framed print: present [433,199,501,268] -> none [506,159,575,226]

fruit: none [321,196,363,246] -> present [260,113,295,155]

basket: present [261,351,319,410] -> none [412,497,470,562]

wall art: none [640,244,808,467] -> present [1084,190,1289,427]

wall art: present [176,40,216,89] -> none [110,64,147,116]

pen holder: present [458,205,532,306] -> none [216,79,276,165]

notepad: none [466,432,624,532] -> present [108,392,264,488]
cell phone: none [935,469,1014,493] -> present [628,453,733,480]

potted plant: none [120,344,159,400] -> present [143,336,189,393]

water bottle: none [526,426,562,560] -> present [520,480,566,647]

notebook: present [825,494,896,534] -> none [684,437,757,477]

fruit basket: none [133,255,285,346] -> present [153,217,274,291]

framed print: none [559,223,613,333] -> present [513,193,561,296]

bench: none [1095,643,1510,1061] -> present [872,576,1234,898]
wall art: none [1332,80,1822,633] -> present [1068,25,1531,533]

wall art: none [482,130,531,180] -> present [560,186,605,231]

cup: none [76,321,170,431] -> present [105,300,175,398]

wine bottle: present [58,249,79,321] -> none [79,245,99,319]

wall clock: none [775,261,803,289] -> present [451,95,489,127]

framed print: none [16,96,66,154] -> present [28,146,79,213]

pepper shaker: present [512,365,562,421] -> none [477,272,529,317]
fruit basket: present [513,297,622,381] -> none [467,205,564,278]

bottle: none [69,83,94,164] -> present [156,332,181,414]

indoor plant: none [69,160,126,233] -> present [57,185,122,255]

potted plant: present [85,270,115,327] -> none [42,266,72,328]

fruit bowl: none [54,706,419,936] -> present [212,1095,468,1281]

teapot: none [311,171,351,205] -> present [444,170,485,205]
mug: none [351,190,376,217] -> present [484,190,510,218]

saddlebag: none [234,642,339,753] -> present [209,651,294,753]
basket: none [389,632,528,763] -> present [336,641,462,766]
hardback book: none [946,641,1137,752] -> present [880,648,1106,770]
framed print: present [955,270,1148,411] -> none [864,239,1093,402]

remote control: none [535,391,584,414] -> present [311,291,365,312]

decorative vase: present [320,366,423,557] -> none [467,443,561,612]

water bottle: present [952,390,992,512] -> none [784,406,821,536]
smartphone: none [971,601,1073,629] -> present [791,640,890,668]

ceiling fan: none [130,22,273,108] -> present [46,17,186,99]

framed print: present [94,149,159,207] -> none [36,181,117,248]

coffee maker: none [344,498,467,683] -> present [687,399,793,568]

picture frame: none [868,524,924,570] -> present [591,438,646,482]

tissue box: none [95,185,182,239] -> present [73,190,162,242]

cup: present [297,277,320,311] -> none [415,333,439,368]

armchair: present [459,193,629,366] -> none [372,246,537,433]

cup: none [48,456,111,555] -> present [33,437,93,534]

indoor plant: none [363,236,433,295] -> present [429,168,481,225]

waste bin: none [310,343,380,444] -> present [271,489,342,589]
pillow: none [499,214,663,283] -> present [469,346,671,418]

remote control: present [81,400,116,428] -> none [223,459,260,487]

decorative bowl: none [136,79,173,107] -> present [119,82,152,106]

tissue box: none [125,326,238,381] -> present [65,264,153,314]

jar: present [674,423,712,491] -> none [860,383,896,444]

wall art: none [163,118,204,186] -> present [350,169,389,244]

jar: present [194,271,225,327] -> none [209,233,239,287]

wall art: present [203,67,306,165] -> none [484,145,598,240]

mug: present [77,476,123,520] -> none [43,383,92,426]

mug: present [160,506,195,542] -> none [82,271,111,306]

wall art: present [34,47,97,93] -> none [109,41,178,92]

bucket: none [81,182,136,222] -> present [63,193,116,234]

------------------------------------------------------------

All of the entries must be quoted exactly; please include each one.

OUTPUT OF THE TASK:
framed print: present [433,199,501,268] -> none [506,159,575,226]

fruit: none [321,196,363,246] -> present [260,113,295,155]

basket: present [261,351,319,410] -> none [412,497,470,562]

wall art: none [640,244,808,467] -> present [1084,190,1289,427]

wall art: present [176,40,216,89] -> none [110,64,147,116]

pen holder: present [458,205,532,306] -> none [216,79,276,165]

notepad: none [466,432,624,532] -> present [108,392,264,488]
cell phone: none [935,469,1014,493] -> present [628,453,733,480]

potted plant: none [120,344,159,400] -> present [143,336,189,393]

water bottle: none [526,426,562,560] -> present [520,480,566,647]

notebook: present [825,494,896,534] -> none [684,437,757,477]

fruit basket: none [133,255,285,346] -> present [153,217,274,291]

framed print: none [559,223,613,333] -> present [513,193,561,296]

bench: none [1095,643,1510,1061] -> present [872,576,1234,898]
wall art: none [1332,80,1822,633] -> present [1068,25,1531,533]

wall art: none [482,130,531,180] -> present [560,186,605,231]

cup: none [76,321,170,431] -> present [105,300,175,398]

wine bottle: present [58,249,79,321] -> none [79,245,99,319]

wall clock: none [775,261,803,289] -> present [451,95,489,127]

framed print: none [16,96,66,154] -> present [28,146,79,213]

pepper shaker: present [512,365,562,421] -> none [477,272,529,317]
fruit basket: present [513,297,622,381] -> none [467,205,564,278]

bottle: none [69,83,94,164] -> present [156,332,181,414]

indoor plant: none [69,160,126,233] -> present [57,185,122,255]

potted plant: present [85,270,115,327] -> none [42,266,72,328]

fruit bowl: none [54,706,419,936] -> present [212,1095,468,1281]

teapot: none [311,171,351,205] -> present [444,170,485,205]
mug: none [351,190,376,217] -> present [484,190,510,218]

saddlebag: none [234,642,339,753] -> present [209,651,294,753]
basket: none [389,632,528,763] -> present [336,641,462,766]
hardback book: none [946,641,1137,752] -> present [880,648,1106,770]
framed print: present [955,270,1148,411] -> none [864,239,1093,402]

remote control: none [535,391,584,414] -> present [311,291,365,312]

decorative vase: present [320,366,423,557] -> none [467,443,561,612]

water bottle: present [952,390,992,512] -> none [784,406,821,536]
smartphone: none [971,601,1073,629] -> present [791,640,890,668]

ceiling fan: none [130,22,273,108] -> present [46,17,186,99]

framed print: present [94,149,159,207] -> none [36,181,117,248]

coffee maker: none [344,498,467,683] -> present [687,399,793,568]

picture frame: none [868,524,924,570] -> present [591,438,646,482]

tissue box: none [95,185,182,239] -> present [73,190,162,242]

cup: present [297,277,320,311] -> none [415,333,439,368]

armchair: present [459,193,629,366] -> none [372,246,537,433]

cup: none [48,456,111,555] -> present [33,437,93,534]

indoor plant: none [363,236,433,295] -> present [429,168,481,225]

waste bin: none [310,343,380,444] -> present [271,489,342,589]
pillow: none [499,214,663,283] -> present [469,346,671,418]

remote control: present [81,400,116,428] -> none [223,459,260,487]

decorative bowl: none [136,79,173,107] -> present [119,82,152,106]

tissue box: none [125,326,238,381] -> present [65,264,153,314]

jar: present [674,423,712,491] -> none [860,383,896,444]

wall art: none [163,118,204,186] -> present [350,169,389,244]

jar: present [194,271,225,327] -> none [209,233,239,287]

wall art: present [203,67,306,165] -> none [484,145,598,240]

mug: present [77,476,123,520] -> none [43,383,92,426]

mug: present [160,506,195,542] -> none [82,271,111,306]

wall art: present [34,47,97,93] -> none [109,41,178,92]

bucket: none [81,182,136,222] -> present [63,193,116,234]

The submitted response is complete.